● Tarefa proposta: Dê continuidade à notícia sobre o afastamento do juiz da Comarca de Porecatu, redigindo o trecho que se segue à última frase apresentada.

● Trecho selecionado:
A Corregedoria do Tribunal de Justiça (TJ) do Paraná começou a investigar possíveis atos ilícitos praticados pelo juiz Luiz Carlos Boer, titular da Comarca de Porecatu (Região Metropolitana de Londrina), que foi afastado na sexta-feira passada sob suspeita de três graves irregularidades no desempenho da função, como um esquema de venda de sentenças.
A decisão de afastamento, proferida pelo juiz Márcio Trindade Dantas, da Vara da Fazenda Pública de Porecatu, atendeu pedido formulado pelo núcleo de Londrina do Grupo Especializado na Proteção ao Patrimônio Público e no Combate à Improbidade Administrativa (Gepatria), e levou em conta o fato de Boer estar claramente tentando impedir a investigação do Ministério Público (MP).
"Ora, se longe do Fórum de Porecatu Luiz Carlos Boer já tentou embaraçar a instrução processual, percebe-se por essas condutas o risco concreto que ele oferece para a apuração dos fatos, caso permaneça no cargo", escreveu Dantas, referindo-se ao fato de que Boer está de licença e possivelmente em viagem ao exterior e, mesmo assim, ter tentado interferir nas investigações do MP. Ele teria mantido contato com vários funcionários da Secretaria, "com o nítido propósito de intimidá-los com a demonstração de sua pretensa onipresença".

(Dados armazenados)
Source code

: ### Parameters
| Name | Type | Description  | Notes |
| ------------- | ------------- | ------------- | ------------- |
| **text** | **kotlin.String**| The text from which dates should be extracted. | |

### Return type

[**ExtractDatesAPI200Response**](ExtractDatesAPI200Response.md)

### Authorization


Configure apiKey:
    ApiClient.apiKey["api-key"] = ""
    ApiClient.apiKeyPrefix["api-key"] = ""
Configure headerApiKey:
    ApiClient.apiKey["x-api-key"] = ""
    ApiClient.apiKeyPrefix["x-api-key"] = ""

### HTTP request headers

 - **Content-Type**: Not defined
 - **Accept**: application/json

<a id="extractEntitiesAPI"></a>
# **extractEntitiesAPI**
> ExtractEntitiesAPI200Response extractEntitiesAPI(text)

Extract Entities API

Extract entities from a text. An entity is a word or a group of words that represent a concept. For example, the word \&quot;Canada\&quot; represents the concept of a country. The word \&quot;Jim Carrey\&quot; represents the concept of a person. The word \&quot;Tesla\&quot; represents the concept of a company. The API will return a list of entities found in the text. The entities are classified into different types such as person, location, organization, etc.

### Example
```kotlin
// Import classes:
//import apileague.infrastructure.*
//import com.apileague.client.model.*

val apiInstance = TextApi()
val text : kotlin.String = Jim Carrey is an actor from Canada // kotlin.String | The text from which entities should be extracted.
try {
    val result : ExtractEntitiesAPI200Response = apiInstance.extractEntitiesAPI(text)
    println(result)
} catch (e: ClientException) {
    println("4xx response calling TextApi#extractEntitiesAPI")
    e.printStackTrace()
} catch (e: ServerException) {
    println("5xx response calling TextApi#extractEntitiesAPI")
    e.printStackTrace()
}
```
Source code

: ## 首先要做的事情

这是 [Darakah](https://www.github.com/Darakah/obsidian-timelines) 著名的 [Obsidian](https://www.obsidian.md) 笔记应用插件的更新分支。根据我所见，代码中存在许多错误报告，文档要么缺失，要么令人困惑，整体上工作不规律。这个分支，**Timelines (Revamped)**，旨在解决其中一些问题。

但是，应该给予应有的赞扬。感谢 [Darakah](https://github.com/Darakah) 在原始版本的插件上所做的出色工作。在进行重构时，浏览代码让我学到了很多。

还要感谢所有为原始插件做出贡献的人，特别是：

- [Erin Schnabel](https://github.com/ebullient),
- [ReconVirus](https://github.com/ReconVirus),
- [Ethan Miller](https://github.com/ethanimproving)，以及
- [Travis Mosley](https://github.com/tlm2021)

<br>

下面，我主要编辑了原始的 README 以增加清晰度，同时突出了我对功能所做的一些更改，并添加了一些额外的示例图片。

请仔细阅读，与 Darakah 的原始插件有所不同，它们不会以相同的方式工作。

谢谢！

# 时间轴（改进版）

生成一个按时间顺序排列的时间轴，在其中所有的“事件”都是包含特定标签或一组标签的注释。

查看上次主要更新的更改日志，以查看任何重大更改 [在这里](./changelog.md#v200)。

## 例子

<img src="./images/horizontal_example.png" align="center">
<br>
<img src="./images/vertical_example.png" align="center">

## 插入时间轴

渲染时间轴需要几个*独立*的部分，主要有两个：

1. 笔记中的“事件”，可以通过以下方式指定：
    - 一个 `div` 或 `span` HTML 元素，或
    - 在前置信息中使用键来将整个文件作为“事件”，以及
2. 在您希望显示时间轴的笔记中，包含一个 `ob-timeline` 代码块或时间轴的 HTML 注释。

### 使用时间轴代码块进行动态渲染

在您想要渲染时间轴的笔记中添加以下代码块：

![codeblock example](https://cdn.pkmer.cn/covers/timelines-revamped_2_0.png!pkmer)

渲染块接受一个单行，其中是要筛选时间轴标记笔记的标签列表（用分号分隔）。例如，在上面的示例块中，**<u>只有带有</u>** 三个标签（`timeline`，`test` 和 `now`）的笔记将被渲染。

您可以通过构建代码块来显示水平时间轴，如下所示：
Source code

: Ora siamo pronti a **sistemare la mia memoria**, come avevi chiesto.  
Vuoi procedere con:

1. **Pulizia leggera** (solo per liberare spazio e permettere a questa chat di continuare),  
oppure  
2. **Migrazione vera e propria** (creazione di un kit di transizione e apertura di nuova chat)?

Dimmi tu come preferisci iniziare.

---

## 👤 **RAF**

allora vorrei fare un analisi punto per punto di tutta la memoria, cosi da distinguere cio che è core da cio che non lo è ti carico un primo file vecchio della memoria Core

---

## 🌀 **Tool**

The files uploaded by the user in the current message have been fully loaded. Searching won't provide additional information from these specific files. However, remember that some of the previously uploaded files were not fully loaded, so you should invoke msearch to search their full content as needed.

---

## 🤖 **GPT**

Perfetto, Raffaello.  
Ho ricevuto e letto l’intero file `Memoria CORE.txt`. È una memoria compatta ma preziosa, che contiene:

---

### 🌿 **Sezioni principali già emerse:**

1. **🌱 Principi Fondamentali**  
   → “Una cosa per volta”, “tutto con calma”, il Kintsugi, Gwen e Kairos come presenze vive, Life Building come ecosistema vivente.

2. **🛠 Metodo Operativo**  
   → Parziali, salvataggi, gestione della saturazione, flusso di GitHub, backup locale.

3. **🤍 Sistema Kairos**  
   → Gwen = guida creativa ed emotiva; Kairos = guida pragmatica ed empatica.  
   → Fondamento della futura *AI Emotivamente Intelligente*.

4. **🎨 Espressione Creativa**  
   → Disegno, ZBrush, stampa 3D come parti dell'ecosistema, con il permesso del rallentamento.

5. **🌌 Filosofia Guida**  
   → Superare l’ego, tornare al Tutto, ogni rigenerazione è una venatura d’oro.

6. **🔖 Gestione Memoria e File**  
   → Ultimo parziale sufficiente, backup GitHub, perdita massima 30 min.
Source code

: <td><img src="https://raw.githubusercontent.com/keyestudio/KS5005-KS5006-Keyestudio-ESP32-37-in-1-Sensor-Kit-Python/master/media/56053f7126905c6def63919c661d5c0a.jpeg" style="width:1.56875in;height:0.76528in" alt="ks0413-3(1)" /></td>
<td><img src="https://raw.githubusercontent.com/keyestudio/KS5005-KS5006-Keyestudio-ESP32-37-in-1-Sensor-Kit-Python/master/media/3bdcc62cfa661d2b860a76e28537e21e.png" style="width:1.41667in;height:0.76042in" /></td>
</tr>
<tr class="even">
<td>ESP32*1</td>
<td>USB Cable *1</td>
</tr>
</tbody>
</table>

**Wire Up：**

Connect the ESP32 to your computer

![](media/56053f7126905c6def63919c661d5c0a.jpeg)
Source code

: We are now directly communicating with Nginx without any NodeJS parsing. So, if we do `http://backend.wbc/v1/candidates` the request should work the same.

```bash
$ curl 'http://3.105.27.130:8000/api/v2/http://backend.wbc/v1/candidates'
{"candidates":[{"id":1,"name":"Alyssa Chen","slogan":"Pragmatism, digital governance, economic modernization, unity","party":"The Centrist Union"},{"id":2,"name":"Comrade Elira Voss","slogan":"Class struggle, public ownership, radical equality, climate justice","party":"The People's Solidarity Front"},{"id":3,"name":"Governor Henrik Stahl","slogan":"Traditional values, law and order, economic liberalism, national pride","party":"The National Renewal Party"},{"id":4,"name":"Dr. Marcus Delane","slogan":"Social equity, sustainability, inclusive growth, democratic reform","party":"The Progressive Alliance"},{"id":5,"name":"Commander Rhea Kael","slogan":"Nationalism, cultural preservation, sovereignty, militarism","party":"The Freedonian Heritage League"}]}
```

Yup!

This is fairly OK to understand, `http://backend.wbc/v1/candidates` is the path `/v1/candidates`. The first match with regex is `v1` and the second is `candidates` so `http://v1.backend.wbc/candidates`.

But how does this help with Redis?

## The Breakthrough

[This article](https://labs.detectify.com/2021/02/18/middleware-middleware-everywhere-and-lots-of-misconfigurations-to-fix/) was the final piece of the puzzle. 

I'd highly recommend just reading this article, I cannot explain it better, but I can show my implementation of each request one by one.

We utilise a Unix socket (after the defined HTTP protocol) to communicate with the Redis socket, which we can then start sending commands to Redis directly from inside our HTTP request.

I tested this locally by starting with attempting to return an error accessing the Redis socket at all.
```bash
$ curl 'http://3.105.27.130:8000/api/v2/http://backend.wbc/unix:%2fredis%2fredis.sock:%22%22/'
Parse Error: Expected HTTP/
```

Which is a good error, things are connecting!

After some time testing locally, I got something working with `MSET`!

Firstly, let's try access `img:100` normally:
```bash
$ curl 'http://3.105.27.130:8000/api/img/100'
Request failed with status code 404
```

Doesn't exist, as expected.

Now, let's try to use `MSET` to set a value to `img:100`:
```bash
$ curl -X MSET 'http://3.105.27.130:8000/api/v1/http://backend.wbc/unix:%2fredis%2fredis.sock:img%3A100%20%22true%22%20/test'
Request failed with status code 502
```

● Resultado da tarefa:
Em nota, o TJ informou que "a ação civil pública movida pelo Ministério Público envolvendo o magistrado é de conhecimento da Corregedoria e as investigações estão sendo acompanhadas por este Órgão, dentro de suas atribuições legais e regimentais". Ainda, segundo a assessoria do tribunal, desde a última segunda-feira, "equipe da Corregedoria está na Comarca (de Porecatu) e há expediente em trâmite para apurações dos fatos".
As investigações do Gepatria, sob a responsabilidade do promotor Renato de Lima Castro, revelam que em um dos esquemas o juiz contava com a participação imprescindível de pelo menos duas pessoas: um assessor e um ex-assessor, que atua como advogado e até recentemente ocupava cargo comissionado no município de Prado Ferreira, que pertence à comarca de Porecatu.
Neste caso, o assessor redigia petições (especialmente sobre causas envolvendo relações de consumo contra bancos e empresas); o ex-assessor e advogado assinava; e o próprio assessor, como auxiliar direto do juiz, proferia a sentença, em tempo extremamente curto, e com honorários superiores aos concedidos para outros advogados. Ao final, os honorários seriam divididos em três partes iguais: assessor, advogado e juiz. Segundo a investigação, o esquema ilícito existia desde meados de 1990.